> What you need to do
- a) According to the column about simple-living magazines, what is the approximate price of the Shaker cherrywood bed in the calmer bedroom?
- b) Retype a passage of the column about simple-living magazines word for word, beginning at "Apparently, the magazine" and stopping after "suck so bad.".
- c) Extend the column about simple-living magazines, picking up right after its last sentence.
Top of Excerpt provided
Don't try this voluntary simplicity stuff by yourself. There's help available in four-color, glossy pages.

By Kelly Luker

IT'S TROUBLESOME, all this talk of living simply. It brings a shudder down my spine as I remember the last time this fad reared its ugly head. Also known as the "back to the land" movement following the Summer of Love, it consisted of yurts, natural childbirth, brown rice and butt-ugly dresses.

Thank God, the marketing forces remembered it too, and have quite wisely presented us with a much better alternative this time around: living simply without giving up conspicuous consumption. Just check out two recently launched magazines, Real Simple and Simplycity.

Their fluffy content interchangeable, the two slicks tell us what we knew all along. The Real Simple life is real hard work. And it doesn't come cheap.

A glance at Real Simple's table of contents practically reeks of incense. Calmer Bedrooms, Low-Maintenance Nails, Serenity, Rituals. Makes you want to curl up in your calmer bedroom and savor each delicious word. Which, by the way, wouldn't take much time since Real Simple is real short on verbiage and real long on white space and advertisements.

But get that Visa ready before lighting up the Punjab. The calmer bedroom Shaker cherrywood bed will set you back around $1,500 and its matching console table another $2,000. The linen duvet cover is another $270 and don't even ask about the cherub lamp.

While Real Simple goes for the minimalist cover, Simplycity understands the importance of celebrity face. This particular issue features Julia Ormond, who waxes eloquent on what simplicity means to her. ("Balance--Less is more," preaches the Gandhian starlet.)

Apparently, the magazine changed from its original name Simplicity. Replacing the "i" with "y" reminded urbanites that they too, could throw money around and pretend life didn't suck so bad.
Bottom of Excerpt provided
Top of Exercise data
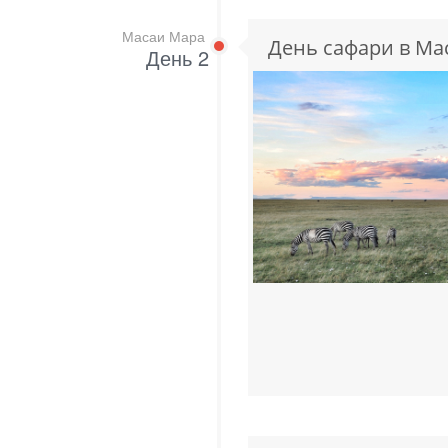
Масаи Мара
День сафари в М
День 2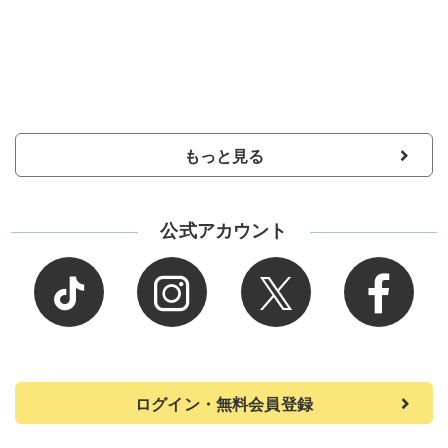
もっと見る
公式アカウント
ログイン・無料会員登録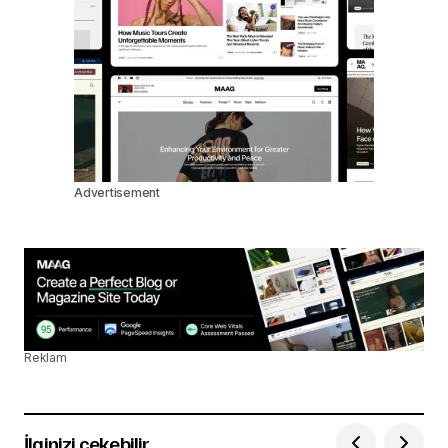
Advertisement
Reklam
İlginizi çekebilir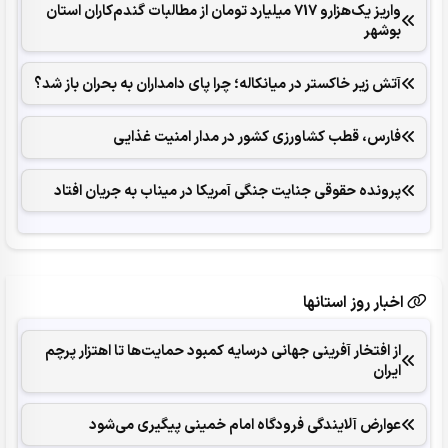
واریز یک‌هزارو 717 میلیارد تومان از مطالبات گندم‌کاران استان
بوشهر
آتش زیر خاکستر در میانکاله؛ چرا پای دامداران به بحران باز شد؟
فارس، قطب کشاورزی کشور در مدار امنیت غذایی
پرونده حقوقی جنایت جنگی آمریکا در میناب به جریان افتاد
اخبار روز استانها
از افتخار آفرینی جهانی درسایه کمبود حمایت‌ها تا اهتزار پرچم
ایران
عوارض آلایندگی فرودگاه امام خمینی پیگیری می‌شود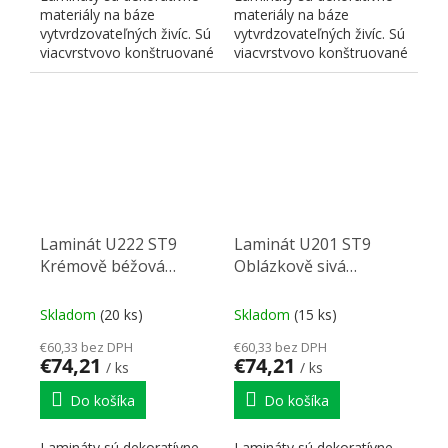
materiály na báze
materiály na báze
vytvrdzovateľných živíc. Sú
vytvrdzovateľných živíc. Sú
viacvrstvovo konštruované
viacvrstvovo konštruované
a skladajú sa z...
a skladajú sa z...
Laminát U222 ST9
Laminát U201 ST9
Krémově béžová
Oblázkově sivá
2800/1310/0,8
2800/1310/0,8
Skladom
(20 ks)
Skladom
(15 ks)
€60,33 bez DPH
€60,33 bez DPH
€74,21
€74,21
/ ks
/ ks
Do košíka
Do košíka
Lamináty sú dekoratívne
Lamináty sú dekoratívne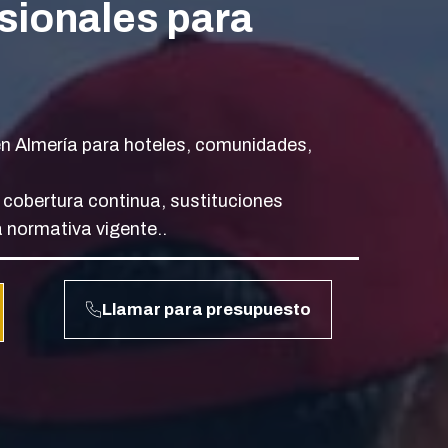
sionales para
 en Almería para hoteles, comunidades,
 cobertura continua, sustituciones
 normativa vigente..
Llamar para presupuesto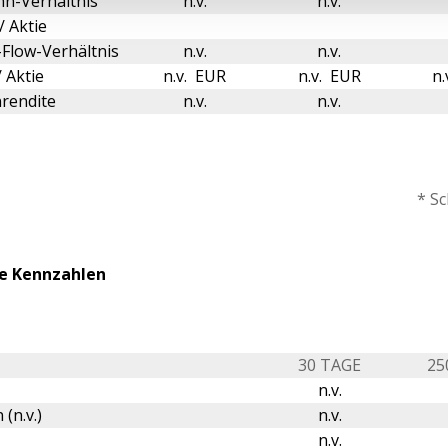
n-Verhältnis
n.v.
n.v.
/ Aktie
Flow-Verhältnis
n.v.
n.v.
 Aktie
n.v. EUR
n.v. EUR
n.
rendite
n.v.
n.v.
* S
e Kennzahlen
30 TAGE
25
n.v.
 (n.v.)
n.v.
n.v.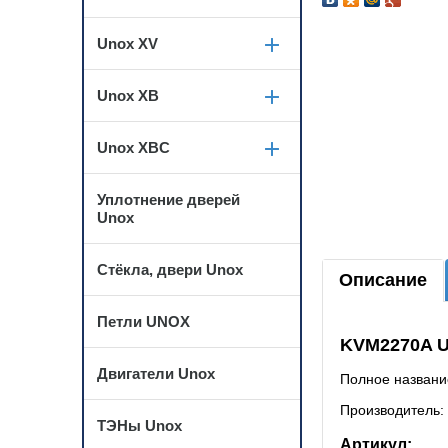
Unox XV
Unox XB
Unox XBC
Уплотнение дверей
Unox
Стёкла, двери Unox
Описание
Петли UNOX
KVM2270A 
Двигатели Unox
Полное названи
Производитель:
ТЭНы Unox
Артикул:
Bottom of Exercise data
> Answers by item
- a) Around $1,500.

- b)
Apparently, the magazine changed from its original name Simplicity. Replacing the "i" with "y" reminded urbanites that they too, could throw money around and pretend life didn't suck so bad.

- c)
But Simplycity has the cure for that frenetic pace: Read "The Healing Art of Forgiveness," "Yoga Simplified," or what every budding Thoreau needs to know, "Spa Etiquette." I imagine Henry David himself, soaking his tootsies in Walden pond and pondering some of these tips: "Get hairy. Wait two weeks after your last shave before a leg wax ... you need longer hair to get a clean wax!"

For what it's worth, the faux pauvre movement--where the rich and greedy pretend to be poor and simple--has enjoyed a long and illustrious history. Although this particular pretension just might be at an all-time high, one of history's better-known practitioners was Marie "Let them eat cake" Antoinette. If you travel to France, be sure to check out her former digs at Versailles, one of the most opulent palaces in the world. Apparently, when she tired of buying new chateaux, new diamonds and new lovers, the queen had a miniature peasant village built nearby, sort of her own personal Disneyland. While the rest of France was starving, Marie and her consorts enjoyed dressing in rags and pretending to be poor, simple folk.

Fortunately, those days of feigning poverty while much of the world starves are behind us now. Otherwise, come the Revolution ...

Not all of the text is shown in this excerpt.